=== Task objective ===
Set out every row below as a numbered list, leaving out the blank lines.

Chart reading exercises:
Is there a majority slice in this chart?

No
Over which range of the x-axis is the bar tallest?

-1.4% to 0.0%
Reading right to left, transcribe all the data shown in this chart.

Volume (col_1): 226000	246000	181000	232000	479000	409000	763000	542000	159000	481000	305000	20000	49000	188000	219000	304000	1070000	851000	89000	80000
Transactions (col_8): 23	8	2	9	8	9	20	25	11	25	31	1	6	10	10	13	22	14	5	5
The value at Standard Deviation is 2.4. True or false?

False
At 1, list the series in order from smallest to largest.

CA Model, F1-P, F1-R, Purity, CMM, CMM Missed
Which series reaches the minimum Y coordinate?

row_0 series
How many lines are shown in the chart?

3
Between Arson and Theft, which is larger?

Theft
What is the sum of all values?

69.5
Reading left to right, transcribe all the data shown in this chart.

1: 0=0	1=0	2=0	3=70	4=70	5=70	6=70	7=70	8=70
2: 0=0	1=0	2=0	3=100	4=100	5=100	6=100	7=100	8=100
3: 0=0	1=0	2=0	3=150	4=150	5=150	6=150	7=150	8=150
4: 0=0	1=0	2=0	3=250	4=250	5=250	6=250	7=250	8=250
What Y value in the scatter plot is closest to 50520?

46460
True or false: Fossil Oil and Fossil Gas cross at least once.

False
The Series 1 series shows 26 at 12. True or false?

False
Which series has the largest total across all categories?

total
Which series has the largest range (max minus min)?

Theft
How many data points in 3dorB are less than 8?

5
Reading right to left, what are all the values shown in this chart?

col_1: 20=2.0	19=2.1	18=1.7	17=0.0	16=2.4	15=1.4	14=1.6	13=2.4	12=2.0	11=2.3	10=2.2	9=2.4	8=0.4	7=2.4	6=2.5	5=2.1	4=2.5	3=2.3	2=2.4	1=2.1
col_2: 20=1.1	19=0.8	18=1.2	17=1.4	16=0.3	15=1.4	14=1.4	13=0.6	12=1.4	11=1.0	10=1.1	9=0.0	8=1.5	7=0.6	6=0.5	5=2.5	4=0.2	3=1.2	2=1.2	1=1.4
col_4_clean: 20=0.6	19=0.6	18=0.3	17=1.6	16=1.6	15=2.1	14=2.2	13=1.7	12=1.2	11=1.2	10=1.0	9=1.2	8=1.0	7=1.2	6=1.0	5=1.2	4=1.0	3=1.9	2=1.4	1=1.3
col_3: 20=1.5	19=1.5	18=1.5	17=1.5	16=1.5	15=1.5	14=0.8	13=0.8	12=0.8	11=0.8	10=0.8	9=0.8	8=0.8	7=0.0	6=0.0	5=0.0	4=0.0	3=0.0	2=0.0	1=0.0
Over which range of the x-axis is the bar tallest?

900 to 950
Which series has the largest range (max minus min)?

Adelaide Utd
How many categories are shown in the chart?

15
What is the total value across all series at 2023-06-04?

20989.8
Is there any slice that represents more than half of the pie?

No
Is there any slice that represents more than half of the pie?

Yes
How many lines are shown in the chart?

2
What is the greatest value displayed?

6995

=== Result of this task ===
1. Is there a majority slice in this chart?
2. No
3. Over which range of the x-axis is the bar tallest?
4. -1.4% to 0.0%
5. Reading right to left, transcribe all the data shown in this chart.
6. Volume (col_1): 226000	246000	181000	232000	479000	409000	763000	542000	159000	481000	305000	20000	49000	188000	219000	304000	1070000	851000	89000	80000
7. Transactions (col_8): 23	8	2	9	8	9	20	25	11	25	31	1	6	10	10	13	22	14	5	5
8. The value at Standard Deviation is 2.4. True or false?
9. False
10. At 1, list the series in order from smallest to largest.
11. CA Model, F1-P, F1-R, Purity, CMM, CMM Missed
12. Which series reaches the minimum Y coordinate?
13. row_0 series
14. How many lines are shown in the chart?
15. 3
16. Between Arson and Theft, which is larger?
17. Theft
18. What is the sum of all values?
19. 69.5
20. Reading left to right, transcribe all the data shown in this chart.
21. 1: 0=0	1=0	2=0	3=70	4=70	5=70	6=70	7=70	8=70
22. 2: 0=0	1=0	2=0	3=100	4=100	5=100	6=100	7=100	8=100
23. 3: 0=0	1=0	2=0	3=150	4=150	5=150	6=150	7=150	8=150
24. 4: 0=0	1=0	2=0	3=250	4=250	5=250	6=250	7=250	8=250
25. What Y value in the scatter plot is closest to 50520?
26. 46460
27. True or false: Fossil Oil and Fossil Gas cross at least once.
28. False
29. The Series 1 series shows 26 at 12. True or false?
30. False
31. Which series has the largest total across all categories?
32. total
33. Which series has the largest range (max minus min)?
34. Theft
35. How many data points in 3dorB are less than 8?
36. 5
37. Reading right to left, what are all the values shown in this chart?
38. col_1: 20=2.0	19=2.1	18=1.7	17=0.0	16=2.4	15=1.4	14=1.6	13=2.4	12=2.0	11=2.3	10=2.2	9=2.4	8=0.4	7=2.4	6=2.5	5=2.1	4=2.5	3=2.3	2=2.4	1=2.1
39. col_2: 20=1.1	19=0.8	18=1.2	17=1.4	16=0.3	15=1.4	14=1.4	13=0.6	12=1.4	11=1.0	10=1.1	9=0.0	8=1.5	7=0.6	6=0.5	5=2.5	4=0.2	3=1.2	2=1.2	1=1.4
40. col_4_clean: 20=0.6	19=0.6	18=0.3	17=1.6	16=1.6	15=2.1	14=2.2	13=1.7	12=1.2	11=1.2	10=1.0	9=1.2	8=1.0	7=1.2	6=1.0	5=1.2	4=1.0	3=1.9	2=1.4	1=1.3
41. col_3: 20=1.5	19=1.5	18=1.5	17=1.5	16=1.5	15=1.5	14=0.8	13=0.8	12=0.8	11=0.8	10=0.8	9=0.8	8=0.8	7=0.0	6=0.0	5=0.0	4=0.0	3=0.0	2=0.0	1=0.0
42. Over which range of the x-axis is the bar tallest?
43. 900 to 950
44. Which series has the largest range (max minus min)?
45. Adelaide Utd
46. How many categories are shown in the chart?
47. 15
48. What is the total value across all series at 2023-06-04?
49. 20989.8
50. Is there any slice that represents more than half of the pie?
51. No
52. Is there any slice that represents more than half of the pie?
53. Yes
54. How many lines are shown in the chart?
55. 2
56. What is the greatest value displayed?
57. 6995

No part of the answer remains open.